しかしながら、実際にどうなのか、といえば、団塊は第一次リストラ世代といえます。つまり、サラリーマン生活の最後で50代だったころに、企業で最初の「リストラ」がありました。まさに年功序列でいよいよ出世だというときに、「年収半分になっちゃったんですよね」とか「子会社に行かされて、これってリストラなんですかね」というような話をよく聞きました。団塊は人数が多かったのですが、会社も流石にその分のポストを用意するというような余裕はなくなっていました。逆にどうやって上に上げないか、どうやって人事をスリム化して行くか、どうやって若い世代中心の会社にして行くか、という現在まさに進行中のことが会社のマネジメントの腕の見せどころになって行きました。「一生懸命働けば会社は報いてくれる」という高度成長期の神話がガラガラと崩壊し始めたのが団塊の世代のときでした。これに対して団塊世代は早々に見切りをつけて、「自分の生活の充実」に主眼をおくようになりました。それがリタイア後も続いています。

つまり、もちろん人にもよりますが、団塊の世代は、会社でリストラにあったとしても、会社で出世しようとしまいと、「自分の生活を充実させる」ということで、それなりに楽しくやれる、ということを示してくれているロールモデルだ、ということもいえます。

いろいろあってもリタイア後は意外と楽しい人生100年時代

団塊世代のようにリストラに会って残念なサラリーマン人生になったとしても、店を開いてうまく行かなかったとしても、人生の最後ではそれなりに楽しくやれることもあるわけです。

そのひとつのカギは「コミュニケーション」であり、少人数でも「気のおけない仲間(または夫婦)」です。その気のおけない仲間は、
-学校の同級生、
-現役時の会社の同僚や仕事仲間、
-子供が小さいときのママ友
そして新しい仲間としては
-趣味仲間
-旅行・学びの仲間、
-行きつけの店仲間
などです。何でも語り合える関係が望ましいといえます。これからは離れていてもリモートで、ということもあるでしょう。

独居老人の問題も男性に多いといえます。
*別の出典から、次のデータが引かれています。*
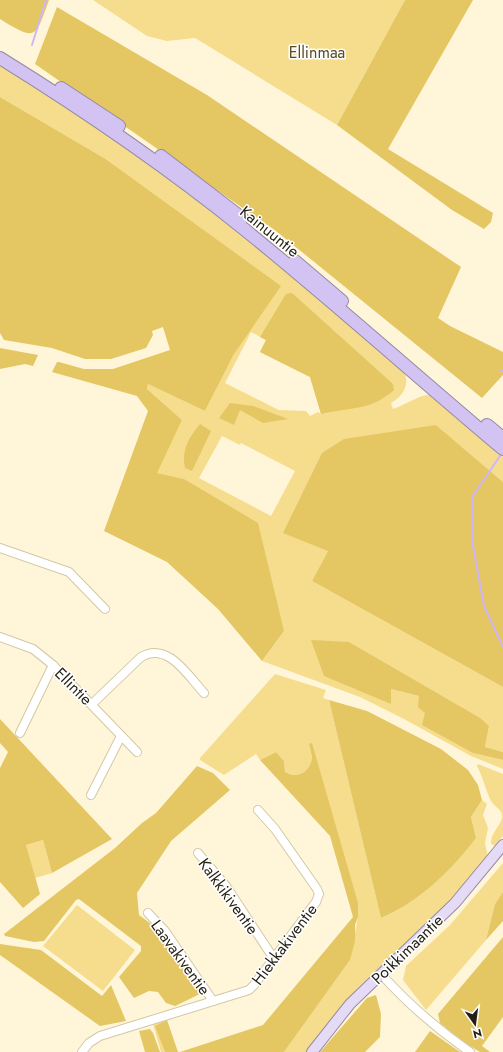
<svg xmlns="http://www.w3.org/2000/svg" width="503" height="1052" viewBox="0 0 503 1052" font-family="Jost,sans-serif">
<rect width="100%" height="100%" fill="#fff6d9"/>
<g fill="#f6dd8d" fill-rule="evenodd">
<polygon points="93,0 405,0 337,125 195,38 167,41 147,36"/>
<path d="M 0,65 C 145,151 272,260 402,368 C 411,382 405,395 391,403 L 393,409 C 403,406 419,395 428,395 C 440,396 491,445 503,455 L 503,482 L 436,425 L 328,551 L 312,581 L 503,687 L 503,752 L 485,747 L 489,726 L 349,642 L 390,704 L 391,689 L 419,696 L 473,753 L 503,760 L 503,769 L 471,756 L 404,719 L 360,697 L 262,661 L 284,631 L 184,479 L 156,473 L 182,420 L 147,389 L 148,384 L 205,411 L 234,354 L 104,158 L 0,97 ZM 251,332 L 266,340 L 260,352 L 310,377 L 321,414 L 318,412 L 310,416 L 306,411 L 279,410 L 225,383 ZM 222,436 L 240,445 L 241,443 L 295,471 L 271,516 L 199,478 Z"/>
<path d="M 275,674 L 326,690 L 323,698 L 329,700 L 381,918 C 419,902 451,871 476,838 L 471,817 L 482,800 L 487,804 L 483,815 L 488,828 L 485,843 L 488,857 L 451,900 L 357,990 L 306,1052 L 284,1052 L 350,960 L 358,917 L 312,744 L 309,744 C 310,748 312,755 312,760 C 309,773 297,779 285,772 L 284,761 L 276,752 L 260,760 L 256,754 L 224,775 L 200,760 L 200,758 Z"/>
<path d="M 478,764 L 503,774 L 503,836 L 495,846 L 491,844 C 490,834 499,828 502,818 C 503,809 495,808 491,801 C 485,789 483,777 477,766 Z"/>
<polygon points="43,840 52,873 35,878 26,845"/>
<polygon points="503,863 503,892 495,904 486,940 426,1010 403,980 406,966 450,925"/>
<polygon points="77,905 135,950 103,991 43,946"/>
<polygon points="166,1019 167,1020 156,1026 165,1052 161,1052 153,1024"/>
</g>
<g fill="#e4c663">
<path d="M 0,0 L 49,0 C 35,38 37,42 0,19 Z"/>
<polygon points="405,0 473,0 388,149 493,213 491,222 484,229 452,210 337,125"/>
<polygon points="57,7 207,95 461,267 438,318 450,326 503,352 503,375 482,398 276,231 35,64"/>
<polygon points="0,97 104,158 281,286 234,354 205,411 148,384 147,389 182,420 157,473 184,479 258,523 284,631 262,661 218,609 167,562 104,531 148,411 137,396 52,372 57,362 59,362 84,369 113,369 170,350 163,327 152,331 153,335 146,348 111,359 85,359 52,348 4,340 0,333"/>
<path d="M 292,293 L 393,384 L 394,390 C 370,411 351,407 321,414 L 310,377 L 260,352 L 266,340 L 260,337 L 286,294 Z"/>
<polygon points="0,348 38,355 33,366 25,364 0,369"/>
<polygon points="230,403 253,406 288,419 263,423 240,410 234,425 219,418"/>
<path d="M 200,424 L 211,431 L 192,471 L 185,468 C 181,451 189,437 200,424 Z"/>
<polygon points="436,425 503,482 503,687 312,581 328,551 283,533 322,453 344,439"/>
<polygon points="311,640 349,642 480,718 489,726 485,747 503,752 503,760 473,753 422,725 425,713 418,707 419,696 391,689 391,704 324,676"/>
<path d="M 329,700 L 367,711 L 441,749 L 468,770 L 478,785 L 482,800 L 471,817 L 476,838 C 451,871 419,902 381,918 Z"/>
<polygon points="0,719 112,839 52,873 43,840 26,845 40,894 23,908 0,882 0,768 8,752 0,743"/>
<path d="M 312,743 L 358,903 L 358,917 L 355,925 L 355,941 L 350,960 L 284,1052 L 180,1052 L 263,1025 L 353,917 L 330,836 L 260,760 L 276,752 L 284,761 L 285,772 C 297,779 309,773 312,759 C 312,755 310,748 309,744 Z"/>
<polygon points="197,766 213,773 230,790 171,841 137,893 139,915 151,924 202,993 175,1006 166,1003 158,992 149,991 134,998 119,977 141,951 141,946 79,899 76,900 44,941 34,942 5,936 4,934 115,848 142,823 156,813"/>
<polygon points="503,892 503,921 486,940 495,904"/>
<polygon points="503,937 503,1017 482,1046 490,1052 480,1052 465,1043 440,1023 438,1014"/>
<polygon points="0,944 41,950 102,996 111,985 126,1021 100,1026 0,955"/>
<polygon points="376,995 381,1014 380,1037 365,1052 320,1052 367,998"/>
<polygon points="167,1020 178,1052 165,1052 155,1026"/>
<polygon points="150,1029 153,1033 160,1052 145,1052 139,1031"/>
<polygon points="430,1031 460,1052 415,1052"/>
</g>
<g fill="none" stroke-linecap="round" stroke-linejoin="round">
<g stroke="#ceb6fb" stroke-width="2">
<polyline points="32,45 46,0"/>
<polyline points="500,370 503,370"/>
<polyline points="502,453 472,497 473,546 484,606 503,647"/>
</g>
<defs>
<g id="minor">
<polyline points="0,548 69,572 105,609"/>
<polyline points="0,637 33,649 53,665 137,752"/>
<path d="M 92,704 L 141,657 C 168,641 188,676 204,693"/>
<polyline points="20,733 53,665"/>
<polyline points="91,795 121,736"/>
<polyline points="198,853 226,886 274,959"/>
<polyline points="148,913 165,931 213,1001"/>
<path d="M 381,974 C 408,1004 437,1029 470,1052"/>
<polyline points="82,1052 89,1043 100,1036 249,990 254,985 316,902 319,894 317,889 275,829 258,810"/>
</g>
<polyline id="major" points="312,1052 350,1004 455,903 503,845"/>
<g id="highway">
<path d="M 0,58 C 84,110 167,167 244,229 C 332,300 416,376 503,449"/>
<polyline points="61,88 119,126"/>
<polyline points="161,156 242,218"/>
<polyline points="295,261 342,301"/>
<polyline points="487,425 503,438"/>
</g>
</defs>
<use href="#minor" stroke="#d3c8a5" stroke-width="10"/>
<use href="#major" stroke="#958aa4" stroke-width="12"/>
<use href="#highway" stroke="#958aa4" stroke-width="14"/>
<use href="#minor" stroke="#fff" stroke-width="8"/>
<use href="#major" stroke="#e5dbf7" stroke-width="10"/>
<use href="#highway" stroke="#d3c3f2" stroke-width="12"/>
</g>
<g text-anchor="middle" stroke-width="3" stroke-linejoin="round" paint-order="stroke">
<g font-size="16" fill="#584b22" stroke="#fff">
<text x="317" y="58">Ellinmaa</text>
</g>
<g font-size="16" fill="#231f12" stroke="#fff">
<text transform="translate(270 231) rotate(39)" y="6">Kainuuntie</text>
<text transform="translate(74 686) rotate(45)" y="6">Ellintie</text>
<text transform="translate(229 896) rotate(54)" y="6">Kalkkikiventie</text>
<text transform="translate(284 944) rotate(-53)" y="6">Hiekkakiventie</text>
<text transform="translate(407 949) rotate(-44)" y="6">Poikkimaantie</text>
<text transform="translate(181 957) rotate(54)" y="6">Laavakiventie</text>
</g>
</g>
<g transform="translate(475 1024) rotate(166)" stroke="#ffffff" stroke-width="3" paint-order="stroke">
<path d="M0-3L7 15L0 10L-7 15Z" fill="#231f12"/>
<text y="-6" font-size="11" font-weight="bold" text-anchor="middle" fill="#231f12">N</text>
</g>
</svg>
女性は独居同士でも仲良く電話をかけ合います。その点オトコは妙にガンコ爺になって孤独死になりやすい。

これに対して、語り合える気のおけないいい関係があれば、最高の人生とはいえなくとも、そこそこいい人生だったと思えることもあるでしょう。それが人生100年時代のファイナルステージといえます

楽しい50代以降は若者のロールモデル

「深中19期同級生の会(同窓会有志)」のところでも記したように、楽しい50代以降は若者や若い世代にとってのひとつのゴールを提示することになります。すなわち、人生は思うようにはいかないことも多くあります。くじけそうになることもあります。勝負に出て負けることもあります。努力をした結果、ひどい仕打ちを受けることもあるわけです。そういうことがあっても、50代以降はそれなりに楽しくやっていけそうだと思えば、希望を持てるわけです。

人生は、学校時代から勝ち組負け組ということが避けがたくやって来ます。しかしながら、50代以降で、それがなくなる、ラグビーのノーサイドのように、勝ち組も負け組もなくフラットになる、ということは素晴らしいことです。とくに60代以降の同窓会が楽しいのは、出来る子出来ない子で疎遠だった関係、さらには社会でいわゆる勝ち組負け組といわれて辛かった関係にあまり意味がなくなり、肩を組んで楽しく語り合うようになる、ことがあり得るということです。

それは次の世代の参考になるモデルを提供しているといえるでしょう。その意味では中高生をはじめとする若者や現役世代にとっても思い切ってチャレンジして行く、仮にそれが思うように行かなかったとしても、最後は誰でもそれなりにいい人生が待っていると思えば、安心して挑戦できるといえるでしょう。